17. It is because the Judge found that the evidence of the appellant was not reliable and because the Judge found that the documentary evidence did not resolve contradictions that the judge reached his conclusion, at [13(i)], that the appellant is not the primary carer for the child. The Judge then went further to find that care is shared with the father of the child. Because of the contradictory nature of the documentary evidence that is a conclusion which was reasonably open to the Judge.
18. Although criticism is the Judge's fact-finding exercise I find those criticisms have neither substance nor merit. The difficulty that the appellant cannot get around is the fact that the Judge gives adequate reasons for finding the evidence led to support her appeal to the First-tier to be unreliable. When faced with unreliable evidence, the correct conclusion for the First-tier to reach is that the appellant does not discharge the burden of proof. That is the conclusion that the First-tier Judge reached. There is no criticism of the guidance that the Judge took in law. The decision was manifestly within the range of reasonable decision is available to the Judge.

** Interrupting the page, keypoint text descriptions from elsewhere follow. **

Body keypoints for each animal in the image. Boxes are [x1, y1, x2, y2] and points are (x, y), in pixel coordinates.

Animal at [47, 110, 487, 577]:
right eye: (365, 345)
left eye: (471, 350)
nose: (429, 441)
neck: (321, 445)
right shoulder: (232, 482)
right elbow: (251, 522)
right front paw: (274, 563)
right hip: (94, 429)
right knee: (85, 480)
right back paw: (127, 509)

19. In Shizad (sufficiency of reasons: set aside) [2013] UKUT 85 (IAC) the Tribunal held that (i) Although there is a legal duty to give a brief explanation of the conclusions on the central issue on which an appeal is determined, those reasons need not be extensive if the decision as a whole makes sense, having regard to the material accepted by the judge; (ii) Although a decision may contain an error of law where the requirements to give adequate reasons are not met, the Upper Tribunal would not normally set aside a decision of the First-tier Tribunal where there has been no misdirection of law, the fact-finding process cannot be criticised and the relevant Country Guidance has been taken into account, unless the conclusions the judge draws from the primary data were not reasonably open to him or her.

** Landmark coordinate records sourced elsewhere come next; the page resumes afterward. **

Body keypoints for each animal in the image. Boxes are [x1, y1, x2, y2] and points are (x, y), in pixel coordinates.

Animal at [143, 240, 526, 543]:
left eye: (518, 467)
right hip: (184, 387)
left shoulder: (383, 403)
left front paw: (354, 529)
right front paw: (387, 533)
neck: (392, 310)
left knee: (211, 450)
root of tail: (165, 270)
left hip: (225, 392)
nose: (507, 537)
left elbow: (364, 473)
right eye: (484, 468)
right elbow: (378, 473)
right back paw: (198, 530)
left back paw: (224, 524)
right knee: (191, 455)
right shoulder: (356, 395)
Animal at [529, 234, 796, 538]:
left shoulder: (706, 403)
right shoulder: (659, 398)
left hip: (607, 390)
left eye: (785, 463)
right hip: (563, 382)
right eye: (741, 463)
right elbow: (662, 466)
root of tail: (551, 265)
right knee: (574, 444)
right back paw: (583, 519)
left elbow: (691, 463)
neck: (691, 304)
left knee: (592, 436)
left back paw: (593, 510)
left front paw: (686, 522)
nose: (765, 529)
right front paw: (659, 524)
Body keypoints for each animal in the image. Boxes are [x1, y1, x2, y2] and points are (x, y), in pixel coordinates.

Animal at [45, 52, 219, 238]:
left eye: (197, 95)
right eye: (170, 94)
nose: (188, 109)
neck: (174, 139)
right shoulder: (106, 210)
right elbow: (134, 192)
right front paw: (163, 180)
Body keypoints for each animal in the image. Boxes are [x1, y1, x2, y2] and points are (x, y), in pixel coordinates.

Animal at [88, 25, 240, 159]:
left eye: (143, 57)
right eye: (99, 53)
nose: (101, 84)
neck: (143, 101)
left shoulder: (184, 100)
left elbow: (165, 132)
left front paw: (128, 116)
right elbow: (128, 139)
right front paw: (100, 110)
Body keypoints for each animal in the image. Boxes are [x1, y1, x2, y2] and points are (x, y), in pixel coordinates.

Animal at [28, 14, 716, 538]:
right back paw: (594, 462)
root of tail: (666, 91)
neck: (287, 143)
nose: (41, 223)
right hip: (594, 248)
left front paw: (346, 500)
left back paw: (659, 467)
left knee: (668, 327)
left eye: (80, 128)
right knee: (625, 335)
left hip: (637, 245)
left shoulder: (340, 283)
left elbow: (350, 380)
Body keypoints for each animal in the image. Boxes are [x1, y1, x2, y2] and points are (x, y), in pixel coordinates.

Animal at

20. There is nothing wrong with the Judge's fact finding exercise. In reality the appellant's appeal amounts to little more than a disagreement with the way the Judge has applied the facts as he found them to be. The appellant might not like the conclusion that the Judge has come to, but that conclusion is the result of the correctly applied legal equation. There is nothing wrong with the Judge's fact finding exercise. The correct test in law has been applied. The decision does not contain a material error of law.
21. The Judge's decision, when read as a whole, sets out findings that are sustainable and sufficiently detailed and based on cogent reasoning.
CONCLUSION
22. No errors of law have been established. The Judge's decision stands.
DECISION
23. The appeal is dismissed. The decision of the First-tier Tribunal stands.